## WORK INSTRUCTION
Each line of data below is to be returned exactly, leaving out any picture.

## DATASET CONTENT
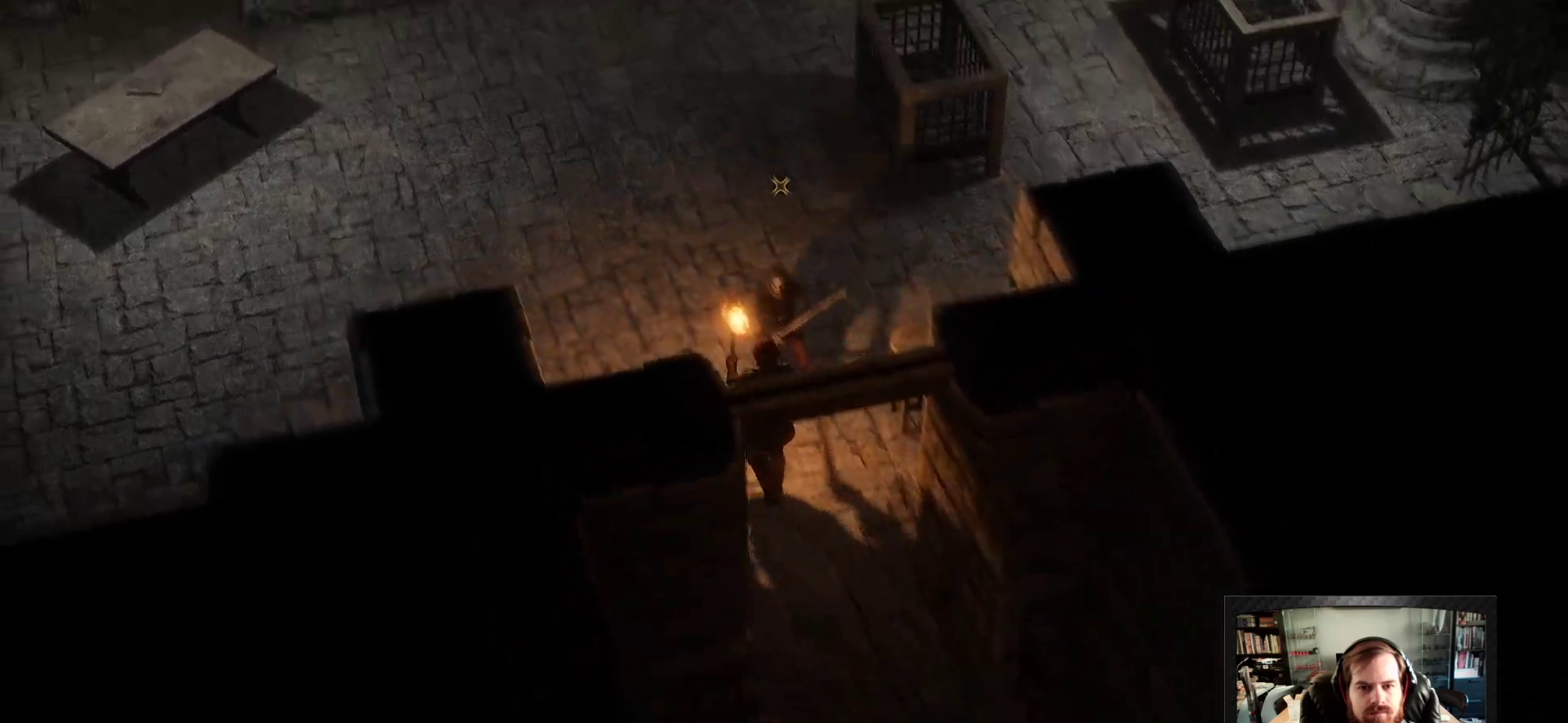
{"keys": ["shift", "w"], "mouse": [], "events": []}
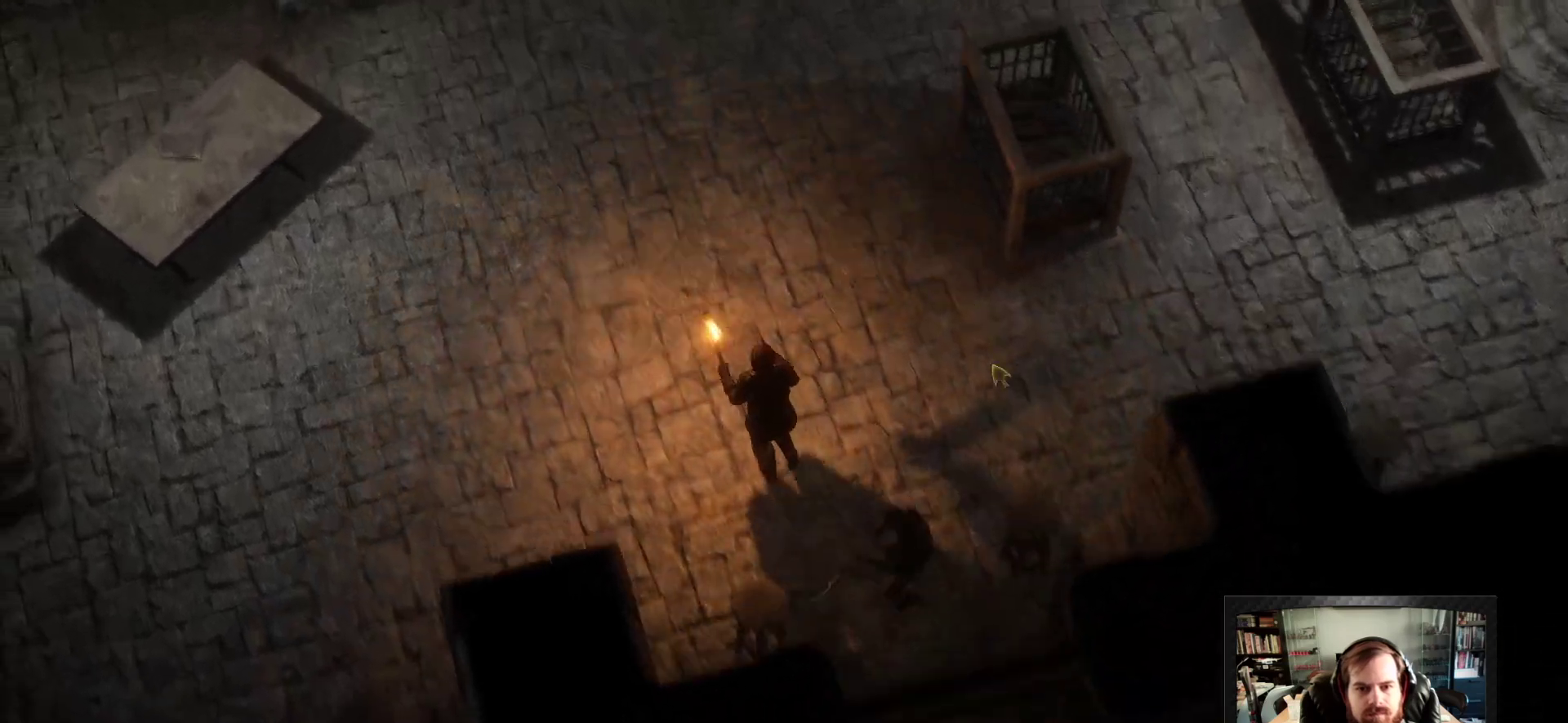
{"keys": ["shift"], "mouse": [], "events": [[483, "w", "up"]]}
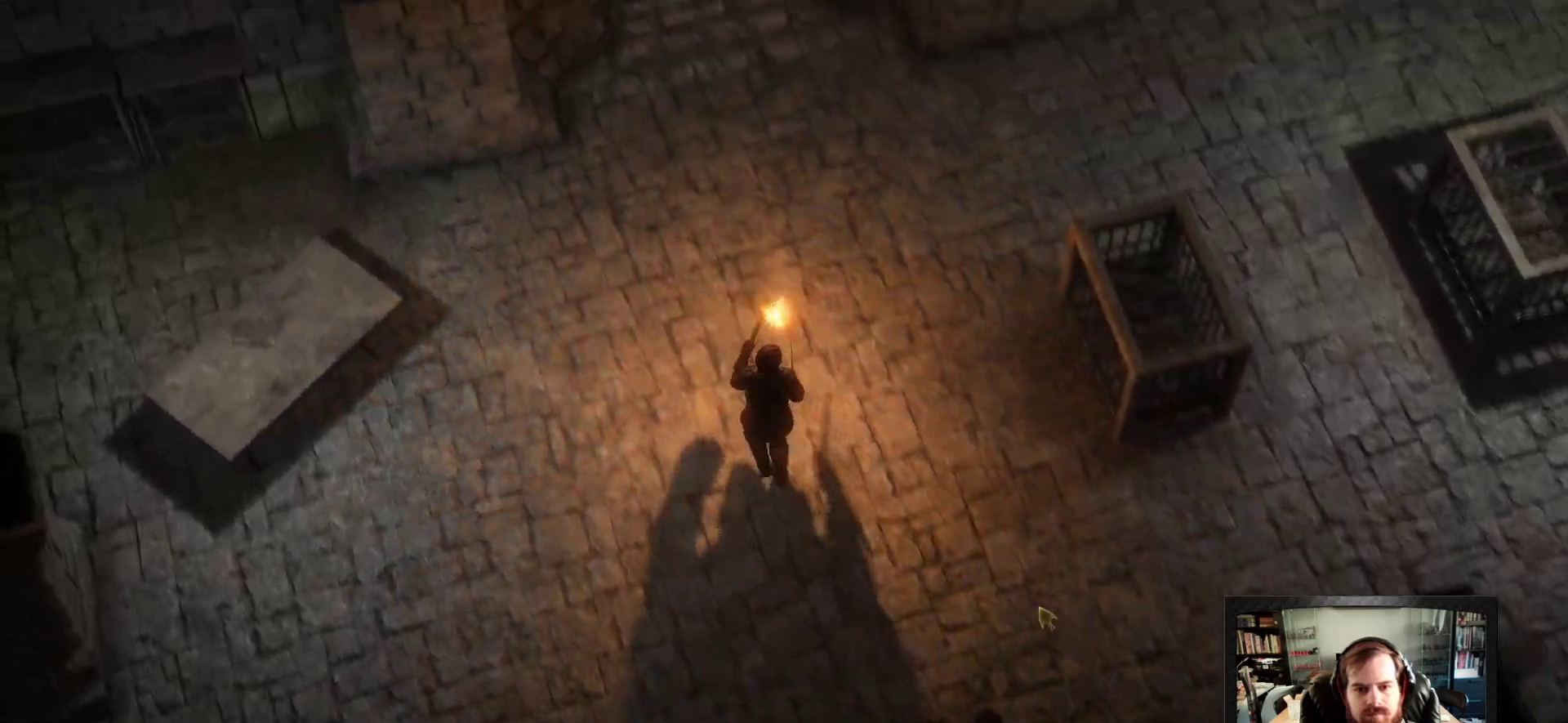
{"keys": [], "mouse": []}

## ANSWER TO THE PROBLEM
{"keys": ["shift", "w"], "mouse": [], "events": []}
{"keys": ["shift"], "mouse": [], "events": [[483, "w", "up"]]}
{"keys": [], "mouse": []}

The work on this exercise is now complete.